» **Provided records**:
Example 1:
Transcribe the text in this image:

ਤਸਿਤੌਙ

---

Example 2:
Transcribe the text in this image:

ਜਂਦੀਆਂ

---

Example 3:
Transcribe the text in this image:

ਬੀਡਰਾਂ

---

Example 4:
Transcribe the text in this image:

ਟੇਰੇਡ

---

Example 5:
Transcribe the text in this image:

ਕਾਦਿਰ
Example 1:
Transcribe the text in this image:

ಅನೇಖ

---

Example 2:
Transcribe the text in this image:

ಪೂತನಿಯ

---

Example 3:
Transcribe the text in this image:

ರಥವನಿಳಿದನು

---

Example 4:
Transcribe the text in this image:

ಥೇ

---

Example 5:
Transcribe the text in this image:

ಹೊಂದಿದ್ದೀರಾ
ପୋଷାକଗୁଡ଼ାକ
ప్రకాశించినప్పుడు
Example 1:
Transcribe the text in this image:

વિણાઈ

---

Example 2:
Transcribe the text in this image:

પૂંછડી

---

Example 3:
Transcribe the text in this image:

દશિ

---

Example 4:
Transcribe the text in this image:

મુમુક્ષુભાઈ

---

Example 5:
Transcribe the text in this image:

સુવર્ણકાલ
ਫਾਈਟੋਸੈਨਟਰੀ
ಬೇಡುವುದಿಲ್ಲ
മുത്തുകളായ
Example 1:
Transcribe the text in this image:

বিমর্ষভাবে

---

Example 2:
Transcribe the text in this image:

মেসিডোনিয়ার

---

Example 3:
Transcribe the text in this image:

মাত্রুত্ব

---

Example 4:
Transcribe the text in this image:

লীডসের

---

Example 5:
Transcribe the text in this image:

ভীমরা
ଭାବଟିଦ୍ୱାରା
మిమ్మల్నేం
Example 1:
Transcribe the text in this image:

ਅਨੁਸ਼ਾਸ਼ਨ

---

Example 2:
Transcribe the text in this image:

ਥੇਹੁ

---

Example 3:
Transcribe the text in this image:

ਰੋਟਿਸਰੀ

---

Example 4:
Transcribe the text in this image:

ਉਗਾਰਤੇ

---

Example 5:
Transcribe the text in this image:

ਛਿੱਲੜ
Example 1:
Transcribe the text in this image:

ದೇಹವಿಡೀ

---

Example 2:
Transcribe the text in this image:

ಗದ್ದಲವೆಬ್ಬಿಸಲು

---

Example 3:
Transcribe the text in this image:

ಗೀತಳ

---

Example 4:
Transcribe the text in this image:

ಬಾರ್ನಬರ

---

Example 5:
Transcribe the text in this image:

» **Exercise**:
Repeat all of the data exactly. Include every line.

» **Answer**:
Example 1:
Transcribe the text in this image:

ਤਸਿਤੌਙ

---

Example 2:
Transcribe the text in this image:

ਜਂਦੀਆਂ

---

Example 3:
Transcribe the text in this image:

ਬੀਡਰਾਂ

---

Example 4:
Transcribe the text in this image:

ਟੇਰੇਡ

---

Example 5:
Transcribe the text in this image:

ਕਾਦਿਰ
Example 1:
Transcribe the text in this image:

ಅನೇಖ

---

Example 2:
Transcribe the text in this image:

ಪೂತನಿಯ

---

Example 3:
Transcribe the text in this image:

ರಥವನಿಳಿದನು

---

Example 4:
Transcribe the text in this image:

ಥೇ

---

Example 5:
Transcribe the text in this image:

ಹೊಂದಿದ್ದೀರಾ
ପୋଷାକଗୁଡ଼ାକ
ప్రకాశించినప్పుడు
Example 1:
Transcribe the text in this image:

વિણાઈ

---

Example 2:
Transcribe the text in this image:

પૂંછડી

---

Example 3:
Transcribe the text in this image:

દશિ

---

Example 4:
Transcribe the text in this image:

મુમુક્ષુભાઈ

---

Example 5:
Transcribe the text in this image:

સુવર્ણકાલ
ਫਾਈਟੋਸੈਨਟਰੀ
ಬೇಡುವುದಿಲ್ಲ
മുത്തുകളായ
Example 1:
Transcribe the text in this image:

বিমর্ষভাবে

---

Example 2:
Transcribe the text in this image:

মেসিডোনিয়ার

---

Example 3:
Transcribe the text in this image:

মাত্রুত্ব

---

Example 4:
Transcribe the text in this image:

লীডসের

---

Example 5:
Transcribe the text in this image:

ভীমরা
ଭାବଟିଦ୍ୱାରା
మిమ్మల్నేం
Example 1:
Transcribe the text in this image:

ਅਨੁਸ਼ਾਸ਼ਨ

---

Example 2:
Transcribe the text in this image:

ਥੇਹੁ

---

Example 3:
Transcribe the text in this image:

ਰੋਟਿਸਰੀ

---

Example 4:
Transcribe the text in this image:

ਉਗਾਰਤੇ

---

Example 5:
Transcribe the text in this image:

ਛਿੱਲੜ
Example 1:
Transcribe the text in this image:

ದೇಹವಿಡೀ

---

Example 2:
Transcribe the text in this image:

ಗದ್ದಲವೆಬ್ಬಿಸಲು

---

Example 3:
Transcribe the text in this image:

ಗೀತಳ

---

Example 4:
Transcribe the text in this image:

ಬಾರ್ನಬರ

---

Example 5:
Transcribe the text in this image:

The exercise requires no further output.